In fact,I've never fit into a neat, easily labeled package, and I think that's the case for many others. I also think a good number of those people go around quietly hoping no one notices what freaks they are. Thinking they are in some weird minority that no one wants to have any contact with. When really, the freaks probably outnumber the "normals". And I guess that is partly true, unfortunately. The not wanting to have contact with freaks part I mean. People as a general rule do seem to be uncomfortable with "different". But I just want to say, I like different! I like weird! I even on occasion like freaky! And I hope everyone, normal or freaky, finds a way to get themselves through another year. Happy New Year!
Thursday, December 31, 2009
Tuesday, December 22, 2009
What are holidays about?
I discarded a lot of ideas for what I wanted to write about in this first blog. The truth is I'm still rather conflicted about writing here at all. I don't want to sound preachy or out of touch with how the world actually works. So for the record, though I dislike talking about myself, I should make it clear that I am fully aware of how much the world and all of it's inhabitants can suck. That many people can and do choose to be flat out evil. I just refuse to give up to the "it's all bad and there's nothing I can do about it" mentality that I see many people use as an excuse to not try. And if you are one of those people, please don't send me long ranting e-mails about how wrong I am. I don't care. And I am far more stubborn than you can imagine. Now, on to other things.
I have been listening to various people this month describe their holiday celebrations and what they "mean" to them. Some of them even get quite heated about their celebration being the only "true" reason for the holiday. And it occured to me that they have forgotten the most important reason we come together. Love. Love is why we put up with overbearing parents who ask why we don't yet have a spouse/baby/promotion. Why we kill ourselves cooking up the perfect meal we know will be consumed and forgotten within hours. Why we invite that friend/relative of our spouses we really can't stand but they think is wonderful.

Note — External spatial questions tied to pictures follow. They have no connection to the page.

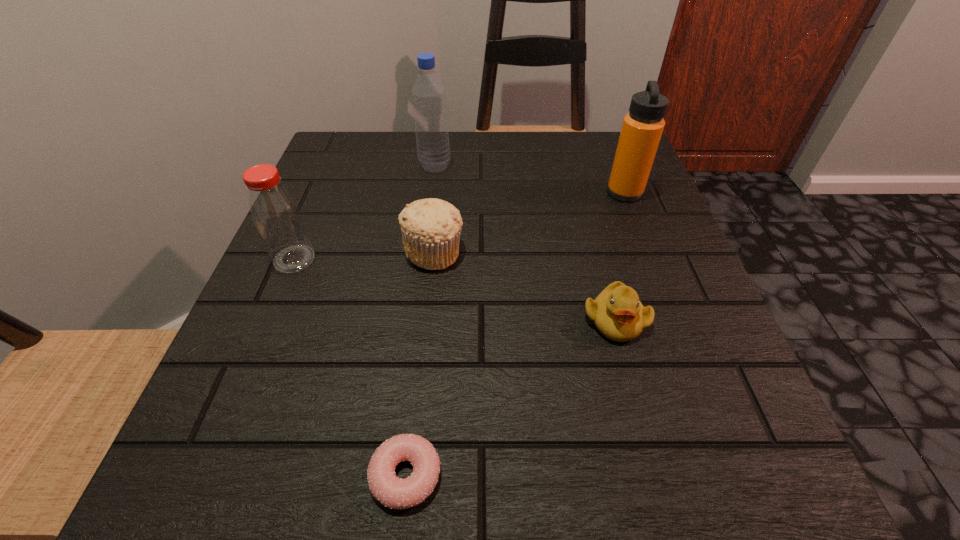
Locate an element on the screen. This screenshot has width=960, height=540. blank region between the doughnut and the rightmost object is located at coordinates (516, 334).

Where is `vacant area between the shortest object and the rightmost object`? Image resolution: width=960 pixels, height=540 pixels. vacant area between the shortest object and the rightmost object is located at coordinates coord(516,334).

Identify which object is the fourth closest to the fourth tallest object. Please provide its 2D coordinates. Your answer should be formatted as a tuple, i.e. [(x, y)], where the tuple contains the x and y coordinates of a point satisfying the conditions above.

[(391, 491)]

Locate which object ranks third in proximity to the fifth object from left to right. Please provide its 2D coordinates. Your answer should be formatted as a tuple, i.e. [(x, y)], where the tuple contains the x and y coordinates of a point satisfying the conditions above.

[(642, 128)]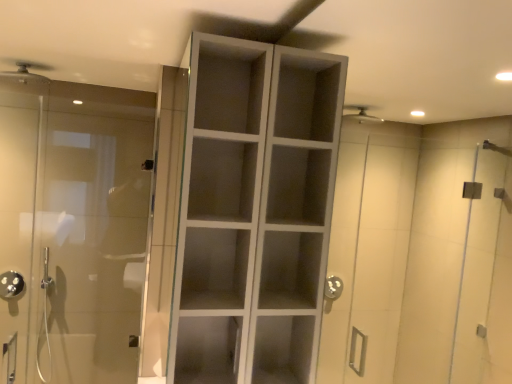
Question: Can you confirm if white matte cabinet at center is bigger than matte silver shower head at upper left, placed as the second shower when sorted from back to front?

Choices:
 (A) no
 (B) yes

Answer: (B)

Question: Considering the relative sizes of white matte cabinet at center and matte silver shower head at upper left, acting as the 2th shower starting from the bottom, in the image provided, is white matte cabinet at center wider than matte silver shower head at upper left, acting as the 2th shower starting from the bottom,?

Choices:
 (A) yes
 (B) no

Answer: (B)

Question: Is white matte cabinet at center oriented towards matte silver shower head at upper left, which is counted as the first shower, starting from the front?

Choices:
 (A) yes
 (B) no

Answer: (B)

Question: Considering the relative positions of white matte cabinet at center and matte silver shower head at upper left, which is counted as the first shower, starting from the front, in the image provided, is white matte cabinet at center to the right of matte silver shower head at upper left, which is counted as the first shower, starting from the front, from the viewer's perspective?

Choices:
 (A) yes
 (B) no

Answer: (A)

Question: From a real-world perspective, is white matte cabinet at center positioned under matte silver shower head at upper left, placed as the 1th shower when sorted from top to bottom, based on gravity?

Choices:
 (A) no
 (B) yes

Answer: (B)

Question: In terms of size, does transparent glass door at left appear bigger or smaller than matte silver shower head at upper left, which is counted as the first shower, starting from the front?

Choices:
 (A) small
 (B) big

Answer: (B)

Question: In terms of height, does transparent glass door at left look taller or shorter compared to matte silver shower head at upper left, the 1th shower from the right?

Choices:
 (A) short
 (B) tall

Answer: (B)

Question: Is point (113, 289) positioned closer to the camera than point (20, 72)?

Choices:
 (A) closer
 (B) farther

Answer: (B)

Question: From the image's perspective, is transparent glass door at left above or below matte silver shower head at upper left, placed as the 1th shower when sorted from top to bottom?

Choices:
 (A) above
 (B) below

Answer: (B)

Question: In terms of size, does white matte cabinet at center appear bigger or smaller than matte silver shower head at upper left, acting as the 2th shower starting from the bottom?

Choices:
 (A) big
 (B) small

Answer: (A)

Question: From the image's perspective, is white matte cabinet at center located above or below matte silver shower head at upper left, acting as the 2th shower starting from the bottom?

Choices:
 (A) above
 (B) below

Answer: (B)

Question: From a real-world perspective, is white matte cabinet at center positioned above or below matte silver shower head at upper left, placed as the second shower when sorted from back to front?

Choices:
 (A) above
 (B) below

Answer: (B)

Question: Considering the relative positions of white matte cabinet at center and matte silver shower head at upper left, which is the second shower in left-to-right order, in the image provided, is white matte cabinet at center to the left or to the right of matte silver shower head at upper left, which is the second shower in left-to-right order,?

Choices:
 (A) left
 (B) right

Answer: (B)

Question: Would you say polished chrome showerhead at left, the second shower viewed from the top, is inside or outside white matte cabinet at center?

Choices:
 (A) outside
 (B) inside

Answer: (A)

Question: Considering the positions of polished chrome showerhead at left, marked as the second shower in a front-to-back arrangement, and white matte cabinet at center in the image, is polished chrome showerhead at left, marked as the second shower in a front-to-back arrangement, wider or thinner than white matte cabinet at center?

Choices:
 (A) thin
 (B) wide

Answer: (A)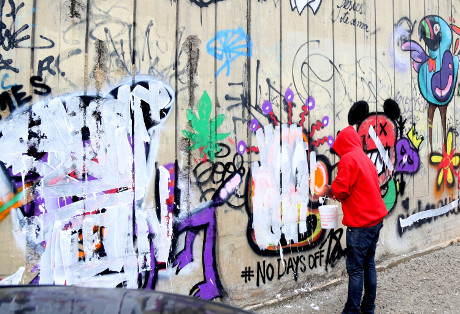
I want to click on fresh paint, so click(283, 188), click(274, 185), click(266, 179), click(297, 151), click(267, 152).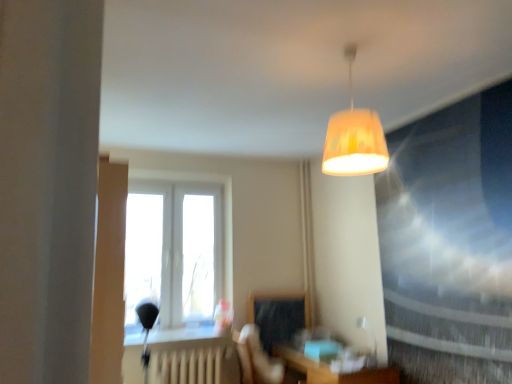
Question: Can you confirm if white plastic window at center is wider than matte yellow lampshade at center?

Choices:
 (A) no
 (B) yes

Answer: (A)

Question: From the image's perspective, is white plastic window at center located beneath matte yellow lampshade at center?

Choices:
 (A) no
 (B) yes

Answer: (B)

Question: Is white plastic window at center to the right of matte yellow lampshade at center from the viewer's perspective?

Choices:
 (A) no
 (B) yes

Answer: (A)

Question: Does white plastic window at center have a smaller size compared to matte yellow lampshade at center?

Choices:
 (A) yes
 (B) no

Answer: (B)

Question: Considering the relative positions of white plastic window at center and matte yellow lampshade at center in the image provided, is white plastic window at center to the left of matte yellow lampshade at center from the viewer's perspective?

Choices:
 (A) no
 (B) yes

Answer: (B)

Question: Does white plastic window at center lie behind matte yellow lampshade at center?

Choices:
 (A) no
 (B) yes

Answer: (B)

Question: Does matte black swivel chair at center come behind matte yellow lampshade at center?

Choices:
 (A) yes
 (B) no

Answer: (A)

Question: Is matte black swivel chair at center positioned with its back to matte yellow lampshade at center?

Choices:
 (A) yes
 (B) no

Answer: (B)

Question: From the image's perspective, is matte black swivel chair at center beneath matte yellow lampshade at center?

Choices:
 (A) yes
 (B) no

Answer: (A)

Question: From the image's perspective, is matte black swivel chair at center on matte yellow lampshade at center?

Choices:
 (A) no
 (B) yes

Answer: (A)

Question: Considering the relative sizes of matte black swivel chair at center and matte yellow lampshade at center in the image provided, is matte black swivel chair at center shorter than matte yellow lampshade at center?

Choices:
 (A) no
 (B) yes

Answer: (B)

Question: Is matte black swivel chair at center not close to matte yellow lampshade at center?

Choices:
 (A) yes
 (B) no

Answer: (A)

Question: Considering the relative sizes of matte glass window screen at upper right and white matte radiator at lower center in the image provided, is matte glass window screen at upper right taller than white matte radiator at lower center?

Choices:
 (A) yes
 (B) no

Answer: (A)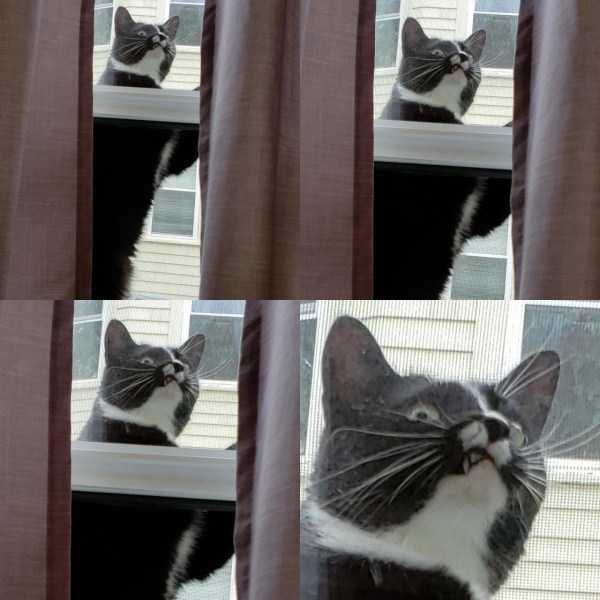
This screenshot has width=600, height=600. Identify the location of curtains. (17, 193), (253, 171), (318, 159), (541, 167), (1, 449), (284, 479).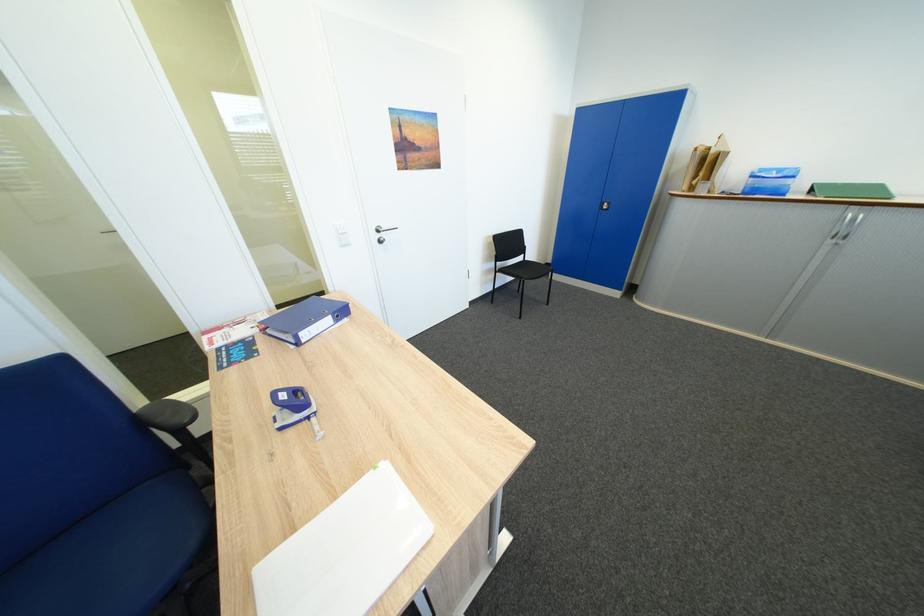
Locate an element on the screen. This screenshot has width=924, height=616. white door handle is located at coordinates (383, 233).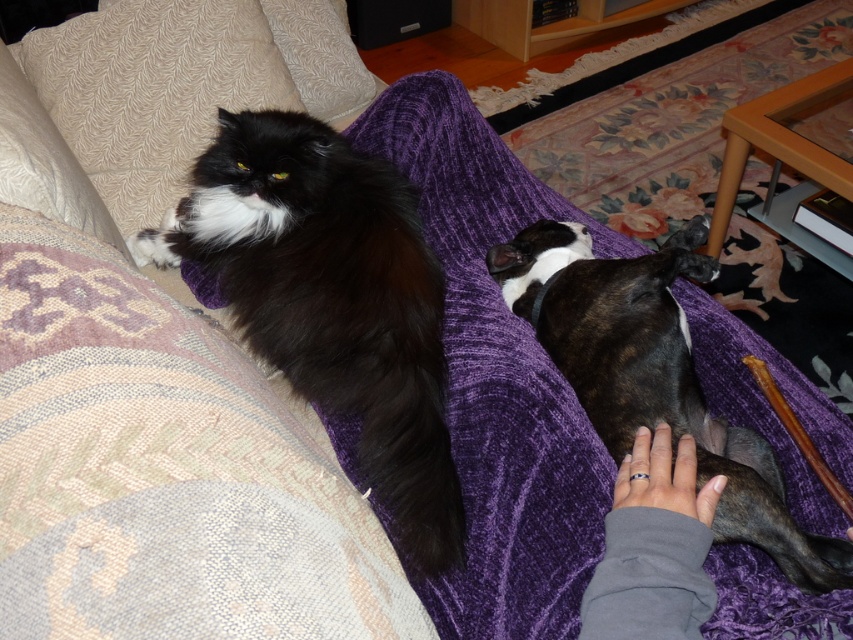
You are standing at the center of the couch and looking towards the purple blanket. There are two points marked on the blanket. The first point is at point (625,394) and the second point is at point (35,209). Which point is closer to you?

Point (625,394) is in front of point (35,209), so it is closer to you.

You are a pet sitter who needs to place a 12 inch long toy between the black fluffy cat at upper left and the brindle fur dog at lower right. Will the toy fit between them without overlapping either animal?

The distance between the black fluffy cat at upper left and the brindle fur dog at lower right is 11.18 inches. Since the toy is 12 inches long, it will not fit between them without overlapping either animal.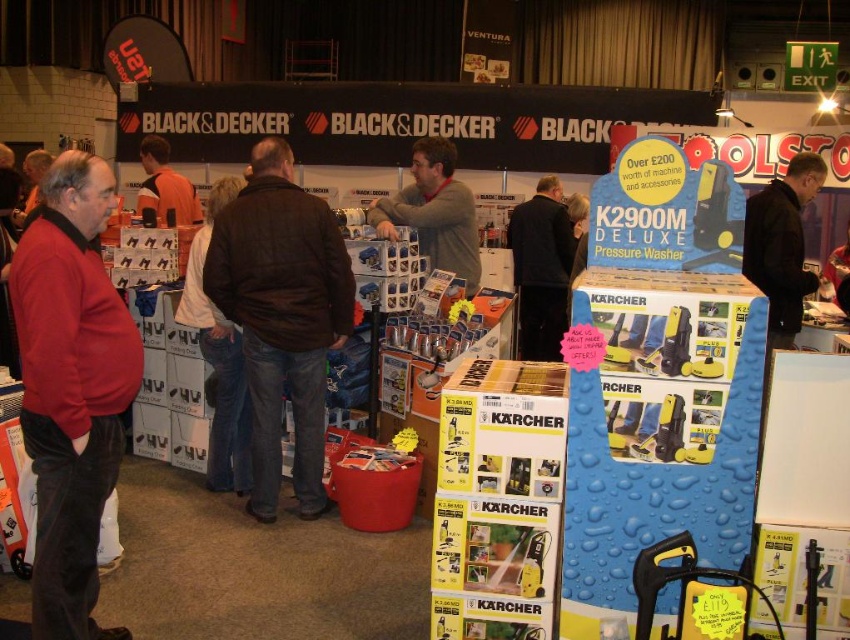
Does gray fabric jacket at center appear on the left side of orange fabric shirt at center?

No, gray fabric jacket at center is not to the left of orange fabric shirt at center.

This screenshot has height=640, width=850. What do you see at coordinates (434, 211) in the screenshot?
I see `gray fabric jacket at center` at bounding box center [434, 211].

Measure the distance between gray fabric jacket at center and camera.

They are 3.94 meters apart.

Locate an element on the screen. This screenshot has width=850, height=640. gray fabric jacket at center is located at coordinates (434, 211).

Looking at this image, who is positioned more to the left, dark gray jacket at center or gray fabric jacket at center?

From the viewer's perspective, gray fabric jacket at center appears more on the left side.

Does dark gray jacket at center come behind gray fabric jacket at center?

Yes, it is behind gray fabric jacket at center.

Who is more forward, (522, 332) or (411, 218)?

Point (411, 218)

Identify the location of dark gray jacket at center. (541, 269).

Can you confirm if black matte jacket at upper right is bigger than gray fabric jacket at center?

Actually, black matte jacket at upper right might be smaller than gray fabric jacket at center.

Is black matte jacket at upper right to the right of gray fabric jacket at center from the viewer's perspective?

Correct, you'll find black matte jacket at upper right to the right of gray fabric jacket at center.

Identify the location of black matte jacket at upper right. (782, 244).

But we don't want to talk about love on anything more than a superficial level. We don't really even want to feel it unless we are absolutely sure it's safe. Oh, we say we do. Claim it's the one thing we must have. And then we run screaming in the other direction when confronted with the possibility that we may not be loved in return. And that fear prompts us to fill that hole with anything else we can find that we can pretend shows us love.
It's all very...dysfunctional of us. But is it really necessary? Why can't we just admit to our feelings? Be willing to risk rejection? Could it really be any worse than the messes we twist ourselves into now? And just imagine how much of a difference it would make in our lives. Perhaps that's what we truly fear, not that things would be worse, but that things could be so much better than they are now, and we are just still going along with the status quo.
Could you try it? Try just telling someone you love them, want to spend time with them? Not because it's Christmas, or you happen to be related, but because their presence in your life brings you joy. Make your time together a real holy day.